Mansion house compact
NEST’s status as a pension scheme representing a third of the UK workforce means that it probably has a responsibility beyond just securing the maximum pension for its members.
“Thanks to our members, we have a real stake in the UK economy, which is performing well and creating many good, well-paid jobs. That’s why we support businesses that achieve that aim. I think we should,” Fernando said.
But as long as they can generate the profits they need for their members, it doesn’t really matter whether those companies are headquartered in the US or the UK, whether they are publicly traded or privately held.
However, around a fifth of the total portfolio and 40% of the private market allocation is in the UK.
NEST already has sufficient exposure to infrastructure and renewable energy, so becoming a signatory to the Mansion House Compact, which allocates a minimum of 5% of its funds to private equity by 2030, was not out of the question. , as Mr Fernando pointed out, the compact required the assets to be located in the UK.
Additionally, although NEST is not currently active in venture capital investments, Fernando believes that the risk of permanent capital impairment is too high compared to the private equity growth phase, which has been the focus of the company so far. There is.
For NEST’s asset allocation team, key questions relate to both long-term valuations and short-term fundamentals.
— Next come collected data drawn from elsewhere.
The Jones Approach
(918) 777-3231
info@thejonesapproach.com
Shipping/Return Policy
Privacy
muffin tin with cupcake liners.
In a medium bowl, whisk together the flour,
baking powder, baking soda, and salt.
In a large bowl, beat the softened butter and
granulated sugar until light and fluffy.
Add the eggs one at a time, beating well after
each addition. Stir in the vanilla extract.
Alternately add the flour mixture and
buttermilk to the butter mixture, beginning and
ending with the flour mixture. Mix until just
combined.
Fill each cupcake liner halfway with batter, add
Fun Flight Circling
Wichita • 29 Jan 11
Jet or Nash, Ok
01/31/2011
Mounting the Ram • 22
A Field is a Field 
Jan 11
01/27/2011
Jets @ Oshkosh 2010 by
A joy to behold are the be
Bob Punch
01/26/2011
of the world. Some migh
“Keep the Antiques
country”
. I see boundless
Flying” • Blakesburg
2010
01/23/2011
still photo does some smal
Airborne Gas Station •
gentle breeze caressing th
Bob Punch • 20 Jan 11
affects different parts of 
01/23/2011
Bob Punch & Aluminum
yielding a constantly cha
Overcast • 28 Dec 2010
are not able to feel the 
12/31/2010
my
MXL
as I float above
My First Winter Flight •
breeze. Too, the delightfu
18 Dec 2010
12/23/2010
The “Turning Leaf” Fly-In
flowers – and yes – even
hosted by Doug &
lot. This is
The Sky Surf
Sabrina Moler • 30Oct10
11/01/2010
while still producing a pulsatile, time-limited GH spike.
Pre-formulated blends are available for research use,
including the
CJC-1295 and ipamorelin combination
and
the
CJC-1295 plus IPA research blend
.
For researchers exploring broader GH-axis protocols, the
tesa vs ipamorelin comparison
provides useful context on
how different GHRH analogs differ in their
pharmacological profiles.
Gilt was not attractive as a long-term investment when it yielded 1%, but it has value at 5%. Not surprisingly, the United States tends to dominate their analysis.
“A lot of the research we’re doing and thinking about is what the Federal Reserve is going to do because the trajectory of interest rates is a really interesting question over the next 18 months or so,” she said. explains.
As Fernando points out, the consensus was that the world would go into recession in 2023, but that didn’t actually happen. While it may be unrealistic to always do the right thing, Fernando worries about disappointing people. “Making the wrong decision could mean a better outcome or a better retirement than someone expected.”
For NEST’s 12 million or so members, that may be a comforting thought.